Connectors Need Intelligence

I use coding agents daily and they work. I’ve tried agents for email, calendar, documents, CRMs, and all the other software I use. None of that works. This is not a problem with the LLMs powering these agents. The models are smart enough. The difference between these experiences boils down to poor connectors and tools.

To write code, a model needs grep, pytest, tsc, git, and commands to read and edit files. These functions are all symbolic, discrete, and in the training data. They take a handful of known, clearly defined arguments. Their output is easy to understand text. A model trained on the internet knows these tools by heart. The product surface of “coding” is familiar to the model, and the commands that operate over it are native to an LLM’s vocabulary.

Most software doesn’t have these properties. A CRM has hundreds of functions with subtle, often platform-specific, differences. Today, to integrate with LLMs, you have to follow the MCP approach, which lists every capability as a tool and lets the model pick one. It’s betting that the coding approach of handing the model the right tools and letting it figure out the rest will scale to all workloads. It doesn’t. An unfamiliar product with hundreds of tools confuses the model, which results in failed tasks and frustrated users. Anecdotally, when I connected Claude to Apollo, it couldn’t tell me whether an email was scheduled to send or marked inactive. That’s not a hard question. It’s very obvious in the UI. But it is a hard question for an LLM holding a large tool manifest it doesn’t quite understand.

At Chonkie, we’ve built several connectors. In our experience, MCP does a good job of standardizing the interface between LLMs and tools. That said, when designing integrations for large products, the main question is how to preserve the functionality of several hundred endpoints without confusing the model. We’ve found two approaches that work well.

Sub-Agent Connector

A connector that wraps an LLM. A single call to this spins up a scoped agent that runs for a few turns and returns a result.

This approach works well when your product surface is large, well-understood by an LLM, and your typical user journey involves multiple steps. For example: search-then-filter-then-open or fetch-then-transform-then-send.
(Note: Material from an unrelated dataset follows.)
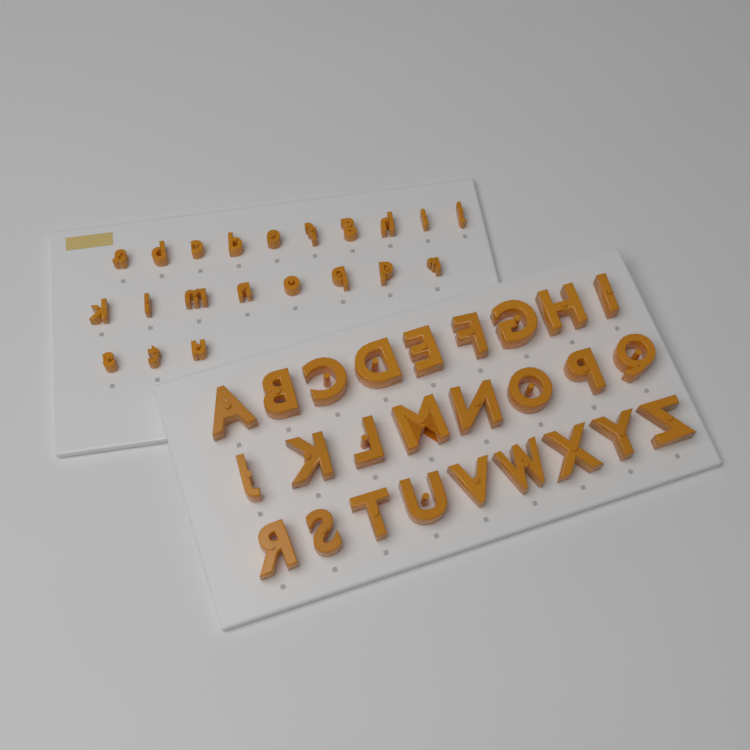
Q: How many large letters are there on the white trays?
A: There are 26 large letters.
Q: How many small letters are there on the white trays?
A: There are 21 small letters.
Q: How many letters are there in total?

The main benefit of this design is isolation. The main model’s context doesn’t get flooded with intermediate tool calls, internal reasoning, or failed attempts. It delegates a task, gets the final result, and continues. Sub-agent artifacts can be discarded or used for analytics.

Note that this is still a general purpose LLM using an MCP or CLI underneath. If your endpoints are confusing or your param lists sprawling, the sub-agent will struggle in the same ways a main model calling these tools would. Isolation alone cannot fix tool use confusion.

Custom Agents

The connector call invokes a model you own, fine-tuned on your product.

A generalist model working on your product has to figure the surface out during inference, guided only by tool descriptions. A custom agent already understands your product surface, including the subtle differences between endpoints, the shortcuts, and the common sequences. We’ve seen this approach pay off in three ways:

Task completion: A generalist LLM making a dozen tool calls has a dozen chances to drift. A custom agent knows the shortest path and takes it. Failure rates drop to a point where the connection stops feeling brittle.
Richer analytics: With an MCP server, a model’s “task” is only visible to you as API requests. You know a model is issuing these requests, but you don’t know the intent, objective, context, or assumptions behind them. When you own the operating model, you see the entire agentic span and can use it to iterate and improve your product.
Execution speed: A model trained for a single product can be small, and it doesn’t waste tokens exploring a surface it already knows. The result is a custom agent that runs noticeably faster than a generalist figuring things out on the fly.

Cost often comes up when evaluating this approach. Fine-tuning does carry an upfront cost. However, a brittle connector that fails often and leans on an expensive large model to recover adds up quickly. Every confused tool call is tokens out of your user’s pocket at main-model prices. Multiply that by retries and re-prompts. Then add the cost of users who eventually give up. There’s a volume at which owning a custom agent becomes the cheaper option.

Coding integrations work because the model is familiar with the surface. Every other product has to make up that gap. The real design question is whether you close it inside the connector or leave it for the main model to figure out. My bet is that quality connectors will carry most of that intelligence themselves.